Première récolte en Amérique pour le miel d’asclépiade

APICULTURE. La ferme Apicole Mékinac de Denis Gauthier a procédé mardi à la première récolte du miel d’asclépiade, intimement lié avec la culture de cette plante pour produire la soie du Québec.

Cette première en Amérique est permise par l’avènement de champs de soyer du Québec. La collaboration entre les membres de la coopérative Monark et les apiculteurs s’avère une alliance gagnante pour toutes les parties. D’un côté les abeilles contribuent à la pollinisation des fleurs de soyer avec les autres insectes indigènes, dont le papillon monarque, favorisant ainsi une meilleure production de fibres pour l’industrie, et de l’autre les apiculteurs obtiennent un excellent rendement pouvant atteindre de 400 à 500 kg de miel à l’hectare dans des champs à maturités. Des études ont démontré une production de 3 à 5 mg de nectar par fleur avec un taux de sucre entre 30 et 50%. Avec une centaine de fleurs par ombelles et entre 5 à 7 ombelles par plants.

«L’asclépiade a des fleurs qui produisent beaucoup de nectar. Les abeilles sont très attirées par cette fleur. Ce sont toutes de petites fleurs, et c’est encore plus facile pour les abeilles d’aller chercher le nectar avec de petites fleurs. En plus, l’asclépiade détient une teneur en sucre très élevé, alors ça donne beaucoup de miel. C’est bon pour notre entreprise, et je me sens privilégié de rester dans la région de Mékinac. Sur la Rive-Sud, je connais des apiculteurs qui sont obligés d’emmener leurs ruches au Lac-Saint-Jean en en Abitibi, parce qu’il n’y a plus de variétés florales», explique Denis Gauthier de la Ferme Apicole Mékinac.

Cette année, la ferme produira 3000 livres de miel d’asclépiade, avec de 90 à 100 colonies d’abeilles. «C’est une nouvelle culture, alors nous sommes aussi en rodage. La production devrait doubler l’an prochain et nous possédons au-delà de 1000 ruches, alors nous serons prêts pour faire face à la musique. C’est très bon pour notre entreprise puisque le miel de spécialité détient une valeur ajoutée et se vend plus cher», ajoute M. Gauthier.

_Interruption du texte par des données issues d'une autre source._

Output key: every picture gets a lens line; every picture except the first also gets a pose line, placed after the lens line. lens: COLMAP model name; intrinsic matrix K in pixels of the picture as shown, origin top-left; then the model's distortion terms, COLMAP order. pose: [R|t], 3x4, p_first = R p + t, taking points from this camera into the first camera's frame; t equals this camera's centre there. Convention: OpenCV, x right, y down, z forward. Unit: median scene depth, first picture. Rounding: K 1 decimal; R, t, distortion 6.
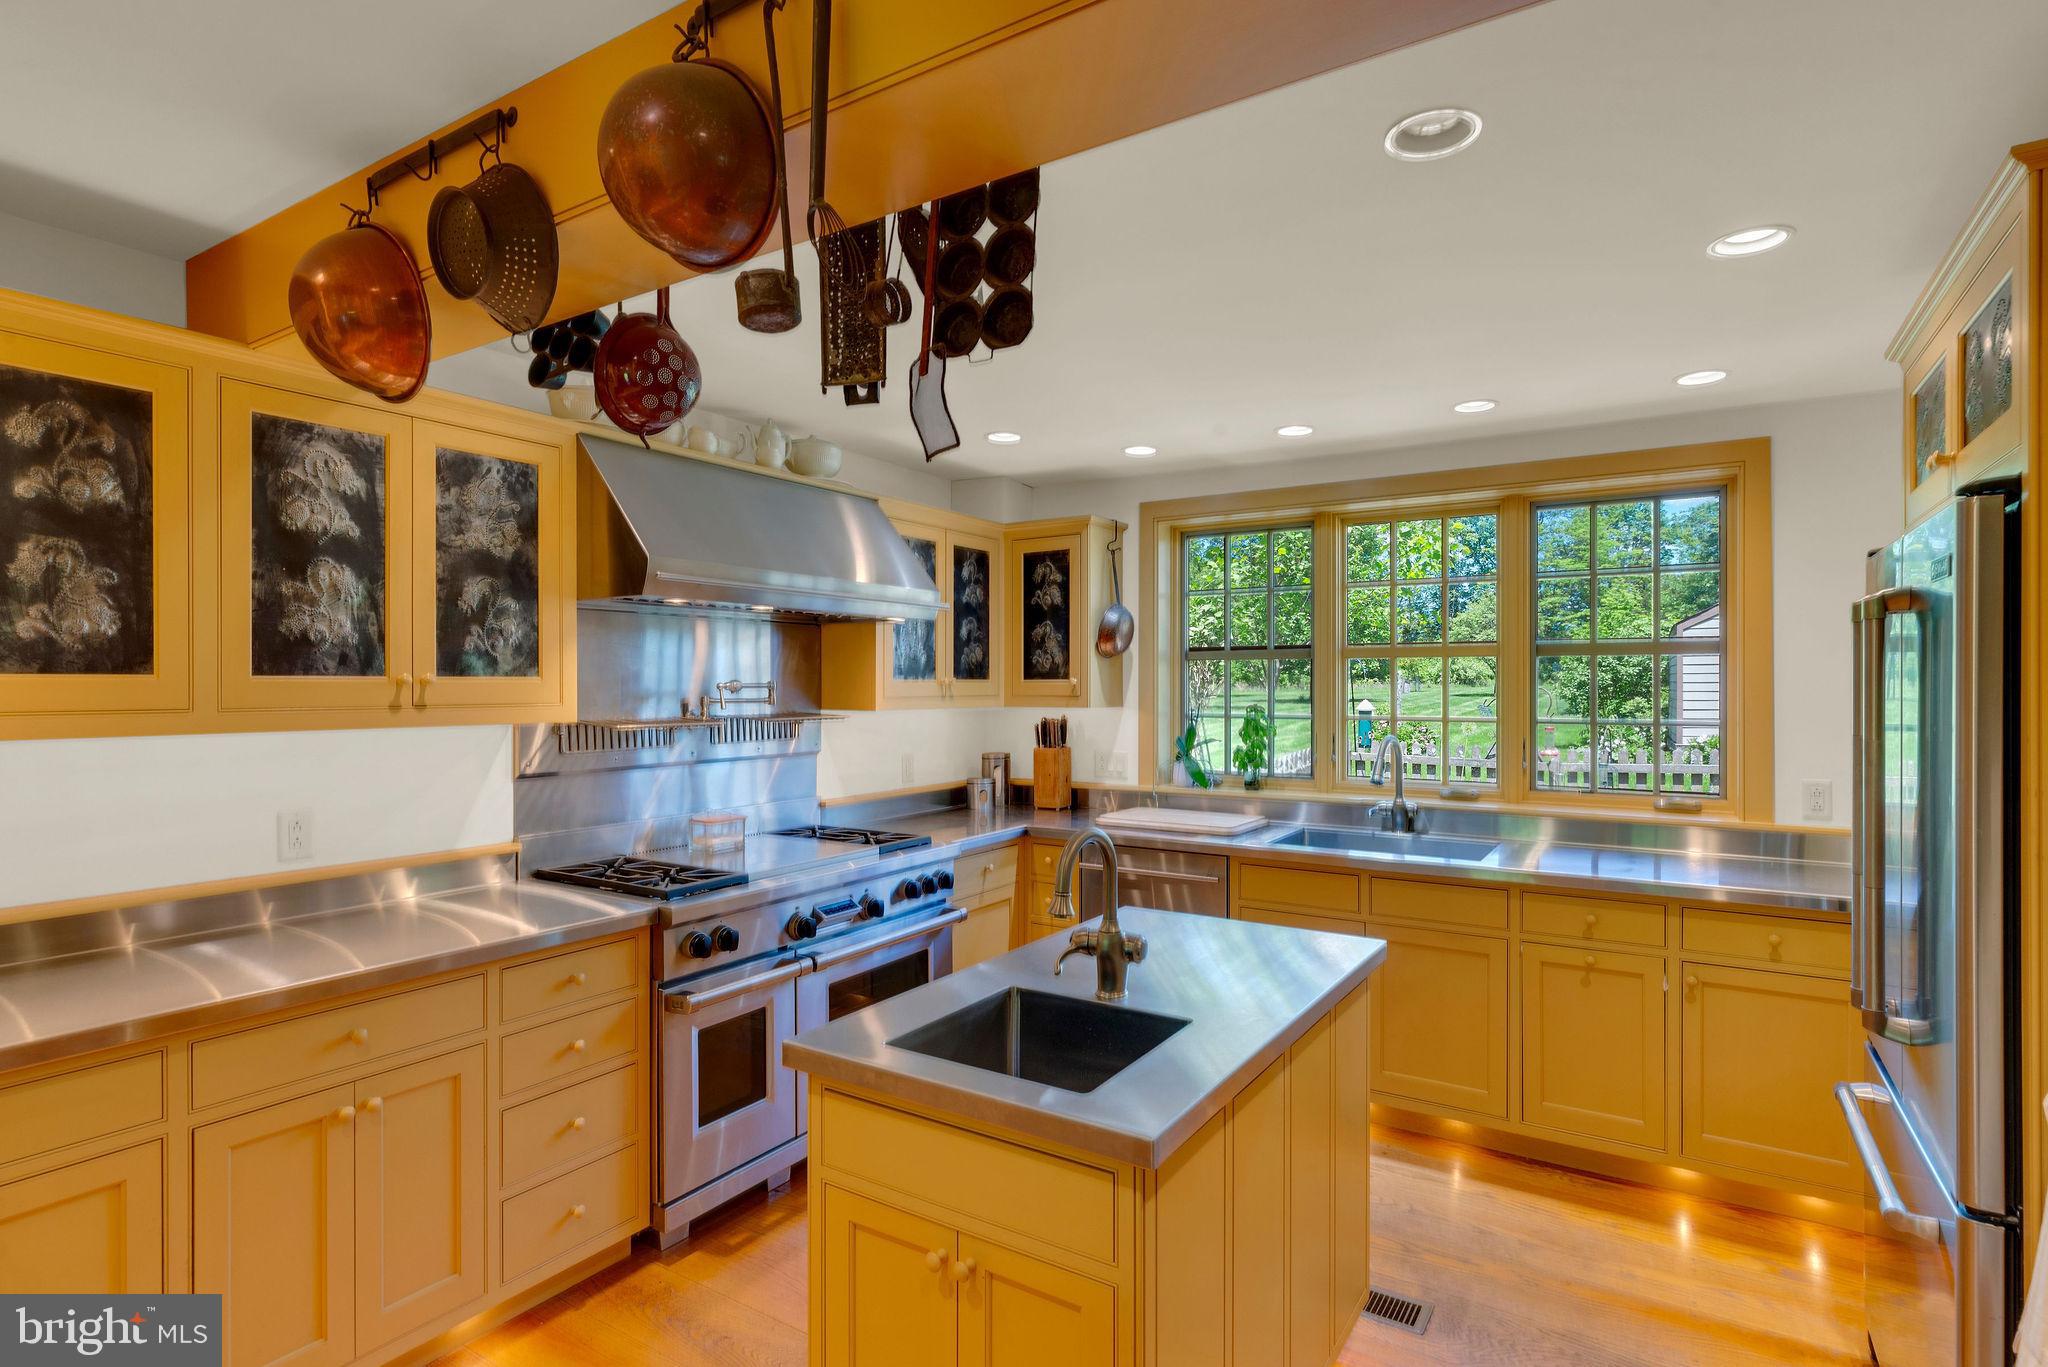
lens RADIAL K [[1009.5, 0, 1043.8], [0, 1009.5, 690.8], [0, 0, 1]] dist [0.000586, -0.000352]
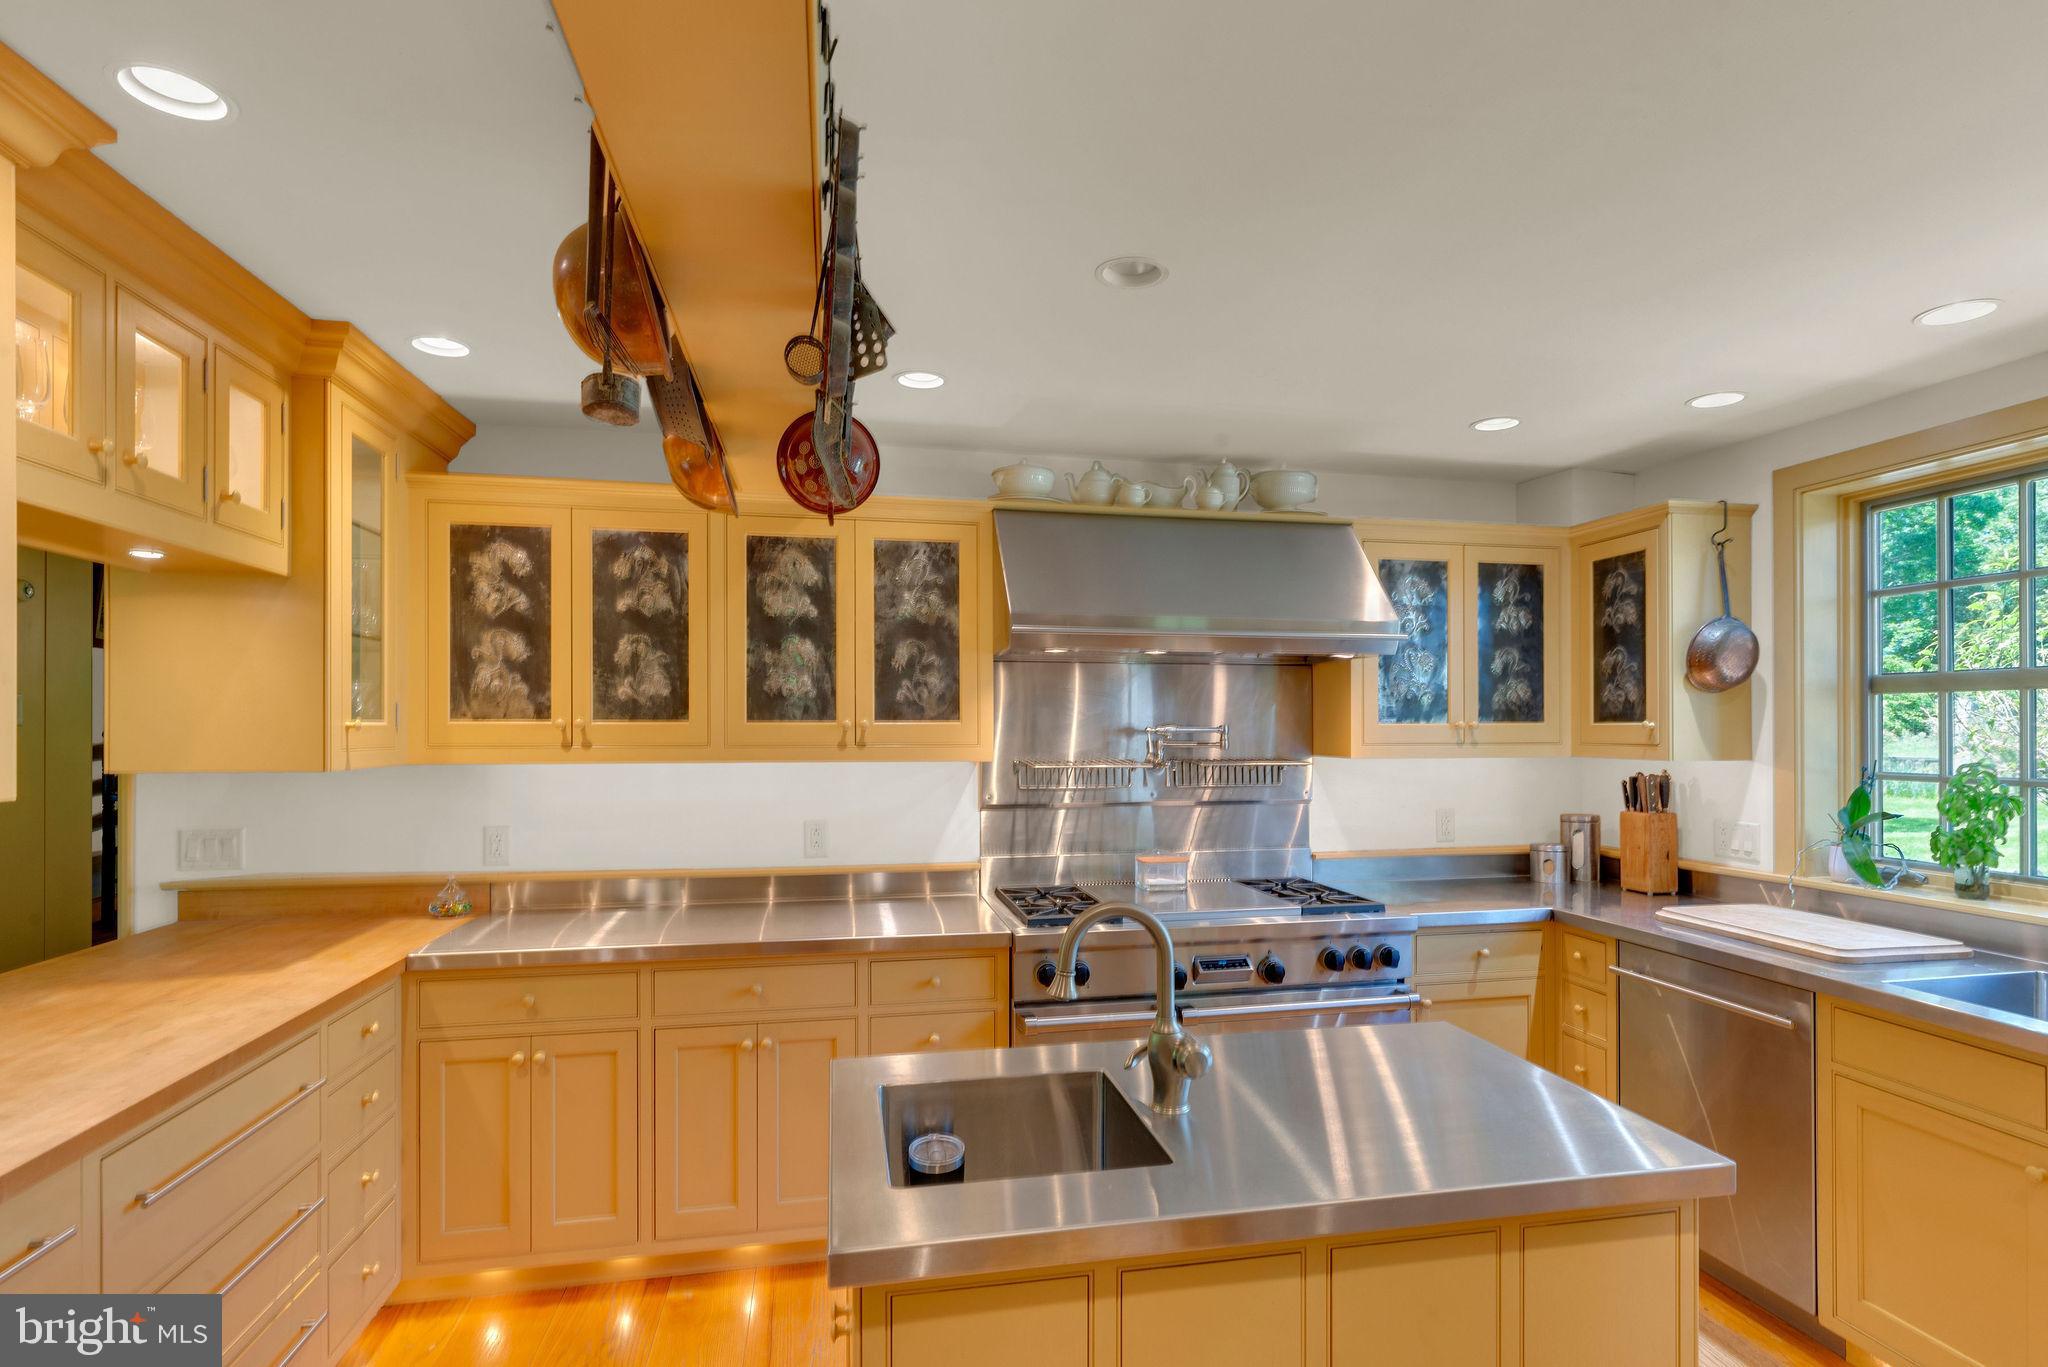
lens RADIAL K [[1009.5, 0, 1055.5], [0, 1009.5, 725.9], [0, 0, 1]] dist [0.000586, -0.000352]
pose [[0.697859, 0.000722, -0.716235, 0.394833], [-0.005464, 0.999976, -0.004316, -0.003910], [0.716214, 0.006925, 0.697846, 0.243150]]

«Le bénéfice qu’apportent nos activités industrielles aux papillons monarque est indéniable. Depuis les premiers ensemencements, les monarques sont au rendez-vous chez les soyerculteurs alors qu’on en trouve encore très peu ailleurs sur le territoire québécois. Maintenant ce sont les abeilles qui s’ajoutent à la liste des bénéficiaires de la filière», affirme François Simard, président d’Industrie ENCORE 3.

Le miel d’asclépiade est très fin et détient sa saveur bien à lui. Il sera disponible en septembre en quantité limitée. La récolte devrait être encore plus importante au cours des prochaines années.